Linke und rechte Visionen einer dezentralen Netz-Zukunft

Denn wenn sich Nerds – egal ob in der libertär geprägten Krypto-Szene oder im links geprägten Fediverse – in einem einig sind, dann darin: Dezentralität ist gut, große und mächtige Plattformen nerven.

Das populärste Konzept der vergangenen Jahren, das die GAFA-Welt (Google, Apple, Facebook und Amazon) ablösen sollte, wurde von seinen Anhänger*innen der libertär geprägten Krypto-Szene Web3 genannt. Ein Netz basierend auf Verschlüsselung, sicherer Datenübertragung und Kryptowährungen, in dem jede*r die Hoheit über seine eigenen Daten hat, die durch eine Krypto-Wallet geschützt werden. Ein Netz frei sowohl vom Einfluss großer Plattformen als auch von Staaten und Regulierung, weil in Blockchains gespeicherte Daten kaum noch gelöscht werden können.

In dieser Vision des Netzes wird fast jede Interaktion zu einer Transaktion von Kryptowährungen und bekommt damit einen kommerziellen Charakter. Anders als im aktuellen Web 2.0 sollen davon aber nicht große und mächtige zentrale Plattformen profitieren, die Zugang und Daten monopolisieren, sondern jede*r einzelne Nutzer*in. 

Die Anhänger*innen des Fediverse teilen den Traum der Dezentralität – wollen sie aber mit genau gegenteiligen Mitteln erreichen: Kein Kommerz, keine Werbung, keine Tracker – und vor allem keine Blockchain. Das Fediverse setzt dagegen auf klassische offene Internet-Standards, wie sie schon für das Web und E-Mail genutzt werden. Mastodon beispielsweise nutzt mit ActivityPub einen offiziellen Web-Standard des W3-Konsortiums, unter dessen Führung auch andere Web-Standards wie HTML entwickelt werden.
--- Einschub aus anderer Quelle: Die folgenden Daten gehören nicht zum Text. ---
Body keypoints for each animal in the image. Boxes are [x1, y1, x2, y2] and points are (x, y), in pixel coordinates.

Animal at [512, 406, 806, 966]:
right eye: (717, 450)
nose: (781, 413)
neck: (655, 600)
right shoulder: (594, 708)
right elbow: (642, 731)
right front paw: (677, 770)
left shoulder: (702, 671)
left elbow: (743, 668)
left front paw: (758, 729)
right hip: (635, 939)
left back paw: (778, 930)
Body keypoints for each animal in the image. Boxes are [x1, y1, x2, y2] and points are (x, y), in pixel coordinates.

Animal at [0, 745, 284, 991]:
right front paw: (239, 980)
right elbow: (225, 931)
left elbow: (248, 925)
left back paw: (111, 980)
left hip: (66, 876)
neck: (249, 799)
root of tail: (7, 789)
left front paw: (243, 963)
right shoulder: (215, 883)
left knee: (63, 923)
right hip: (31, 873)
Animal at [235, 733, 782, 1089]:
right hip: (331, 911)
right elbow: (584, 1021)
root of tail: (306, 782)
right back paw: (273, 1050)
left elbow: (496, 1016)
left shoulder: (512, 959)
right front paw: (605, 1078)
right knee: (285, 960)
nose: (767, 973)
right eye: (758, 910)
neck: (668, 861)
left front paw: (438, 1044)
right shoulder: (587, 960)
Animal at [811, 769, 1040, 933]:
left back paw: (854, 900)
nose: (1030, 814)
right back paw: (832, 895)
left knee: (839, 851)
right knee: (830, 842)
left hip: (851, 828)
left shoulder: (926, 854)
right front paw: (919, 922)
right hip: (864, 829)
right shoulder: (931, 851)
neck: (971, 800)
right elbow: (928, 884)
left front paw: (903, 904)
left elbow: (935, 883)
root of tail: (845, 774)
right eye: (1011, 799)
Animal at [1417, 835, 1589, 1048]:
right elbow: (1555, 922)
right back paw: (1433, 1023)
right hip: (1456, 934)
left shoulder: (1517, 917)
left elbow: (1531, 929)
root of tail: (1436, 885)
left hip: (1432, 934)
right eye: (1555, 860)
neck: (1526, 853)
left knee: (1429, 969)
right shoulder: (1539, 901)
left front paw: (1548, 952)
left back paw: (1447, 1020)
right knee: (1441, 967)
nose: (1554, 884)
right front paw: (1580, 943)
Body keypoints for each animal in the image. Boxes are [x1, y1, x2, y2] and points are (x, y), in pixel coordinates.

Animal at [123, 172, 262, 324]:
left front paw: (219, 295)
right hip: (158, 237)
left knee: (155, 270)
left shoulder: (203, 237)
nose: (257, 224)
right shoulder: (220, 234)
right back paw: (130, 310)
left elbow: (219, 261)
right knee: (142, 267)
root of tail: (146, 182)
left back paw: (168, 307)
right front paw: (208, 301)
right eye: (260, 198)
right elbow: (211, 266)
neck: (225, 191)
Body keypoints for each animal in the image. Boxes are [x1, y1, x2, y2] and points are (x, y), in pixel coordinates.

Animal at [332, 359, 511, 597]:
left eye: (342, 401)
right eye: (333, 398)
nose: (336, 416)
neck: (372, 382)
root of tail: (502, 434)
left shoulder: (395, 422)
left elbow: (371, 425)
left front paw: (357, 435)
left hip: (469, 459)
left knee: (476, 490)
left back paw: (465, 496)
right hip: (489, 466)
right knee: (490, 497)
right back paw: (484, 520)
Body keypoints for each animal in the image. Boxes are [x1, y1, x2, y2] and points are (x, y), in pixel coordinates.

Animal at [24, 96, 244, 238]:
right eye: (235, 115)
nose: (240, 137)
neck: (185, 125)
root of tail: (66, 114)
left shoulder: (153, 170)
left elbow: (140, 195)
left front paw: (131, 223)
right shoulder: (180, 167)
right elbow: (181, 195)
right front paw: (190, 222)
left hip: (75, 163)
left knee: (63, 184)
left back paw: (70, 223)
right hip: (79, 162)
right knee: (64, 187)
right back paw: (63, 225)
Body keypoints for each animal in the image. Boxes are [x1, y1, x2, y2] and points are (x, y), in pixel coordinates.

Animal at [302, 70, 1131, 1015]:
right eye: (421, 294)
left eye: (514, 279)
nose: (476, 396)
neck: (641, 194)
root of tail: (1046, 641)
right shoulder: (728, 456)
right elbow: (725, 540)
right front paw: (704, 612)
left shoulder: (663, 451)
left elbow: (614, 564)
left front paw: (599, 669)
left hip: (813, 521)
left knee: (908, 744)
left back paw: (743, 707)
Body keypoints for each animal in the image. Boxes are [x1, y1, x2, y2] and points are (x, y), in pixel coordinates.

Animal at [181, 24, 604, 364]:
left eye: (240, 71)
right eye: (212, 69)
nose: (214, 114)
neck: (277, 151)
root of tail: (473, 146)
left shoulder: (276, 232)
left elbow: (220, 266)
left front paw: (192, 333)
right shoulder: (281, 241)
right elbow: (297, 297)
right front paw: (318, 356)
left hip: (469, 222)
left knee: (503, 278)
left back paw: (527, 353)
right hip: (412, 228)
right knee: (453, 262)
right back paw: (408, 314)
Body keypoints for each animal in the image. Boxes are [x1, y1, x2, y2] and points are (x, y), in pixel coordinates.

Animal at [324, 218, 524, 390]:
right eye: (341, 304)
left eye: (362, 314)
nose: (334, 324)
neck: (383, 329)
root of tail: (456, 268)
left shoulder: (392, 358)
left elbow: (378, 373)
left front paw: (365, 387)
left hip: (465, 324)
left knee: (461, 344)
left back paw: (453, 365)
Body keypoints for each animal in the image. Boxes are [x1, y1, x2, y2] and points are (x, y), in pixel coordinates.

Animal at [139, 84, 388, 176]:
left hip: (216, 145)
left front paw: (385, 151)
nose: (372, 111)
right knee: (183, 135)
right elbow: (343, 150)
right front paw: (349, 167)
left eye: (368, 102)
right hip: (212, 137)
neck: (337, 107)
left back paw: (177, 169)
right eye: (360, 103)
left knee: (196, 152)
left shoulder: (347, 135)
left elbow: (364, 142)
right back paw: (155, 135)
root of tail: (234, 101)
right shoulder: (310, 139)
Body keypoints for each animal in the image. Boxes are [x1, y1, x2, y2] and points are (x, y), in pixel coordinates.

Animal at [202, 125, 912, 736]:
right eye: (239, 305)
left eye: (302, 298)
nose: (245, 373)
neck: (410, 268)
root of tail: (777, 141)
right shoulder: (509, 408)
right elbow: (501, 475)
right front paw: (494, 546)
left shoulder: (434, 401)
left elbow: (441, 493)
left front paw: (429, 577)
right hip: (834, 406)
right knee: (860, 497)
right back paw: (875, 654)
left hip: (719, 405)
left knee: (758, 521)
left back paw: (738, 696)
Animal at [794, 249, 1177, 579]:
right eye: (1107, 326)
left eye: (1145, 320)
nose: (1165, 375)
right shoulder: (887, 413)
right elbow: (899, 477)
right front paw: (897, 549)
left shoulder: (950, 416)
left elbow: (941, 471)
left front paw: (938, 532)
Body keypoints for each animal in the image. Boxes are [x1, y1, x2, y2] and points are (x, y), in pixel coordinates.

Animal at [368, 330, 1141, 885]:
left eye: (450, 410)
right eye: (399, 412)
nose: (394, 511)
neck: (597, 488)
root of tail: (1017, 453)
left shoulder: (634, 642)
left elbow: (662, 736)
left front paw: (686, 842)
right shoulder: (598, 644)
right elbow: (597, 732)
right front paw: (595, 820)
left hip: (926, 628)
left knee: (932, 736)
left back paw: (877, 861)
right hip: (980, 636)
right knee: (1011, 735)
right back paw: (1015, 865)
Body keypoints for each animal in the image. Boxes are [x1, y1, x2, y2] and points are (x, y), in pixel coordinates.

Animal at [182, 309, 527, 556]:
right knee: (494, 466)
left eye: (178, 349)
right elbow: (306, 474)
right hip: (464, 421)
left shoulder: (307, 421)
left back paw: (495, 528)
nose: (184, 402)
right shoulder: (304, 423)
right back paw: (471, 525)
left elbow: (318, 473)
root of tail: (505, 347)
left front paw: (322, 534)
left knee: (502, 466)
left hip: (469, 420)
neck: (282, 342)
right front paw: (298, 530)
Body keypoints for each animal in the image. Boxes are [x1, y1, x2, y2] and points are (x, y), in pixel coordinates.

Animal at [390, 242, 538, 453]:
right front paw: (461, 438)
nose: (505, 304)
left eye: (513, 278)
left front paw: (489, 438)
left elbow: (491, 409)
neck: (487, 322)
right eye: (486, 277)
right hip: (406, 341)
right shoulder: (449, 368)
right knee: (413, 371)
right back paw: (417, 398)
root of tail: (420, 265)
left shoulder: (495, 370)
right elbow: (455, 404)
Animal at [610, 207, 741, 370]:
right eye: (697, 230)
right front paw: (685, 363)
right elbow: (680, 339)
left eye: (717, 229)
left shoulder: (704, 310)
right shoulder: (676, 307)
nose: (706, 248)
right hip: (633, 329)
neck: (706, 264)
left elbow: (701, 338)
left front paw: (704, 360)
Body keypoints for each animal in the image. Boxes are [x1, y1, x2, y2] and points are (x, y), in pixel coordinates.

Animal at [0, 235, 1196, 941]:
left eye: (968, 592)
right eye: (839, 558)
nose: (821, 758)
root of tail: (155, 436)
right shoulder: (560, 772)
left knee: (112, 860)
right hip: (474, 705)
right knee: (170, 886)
Fediverse-Anhänger*innen nennen ihr Konzept in Abgrenzung zu Web3 daher auch Web0: „Web0 ist Web3 ohne den ganzen rechtslibertären Silicon-Valley-Bullshit“, heißt es im web0-Manifest

Bislang hat keine der vielen Web3-Anwendungen, sogenannte dApps, es außerhalb des Kryptohandels je zu einer vergleichbaren Popularität gebracht, wie sie Mastodon nun dank Elon Musk erreicht hat. Im Kampf der Konzepte um ein mögliches dezentrales Netz nach der GAFA-Welt steht es 1:0 für das Web0.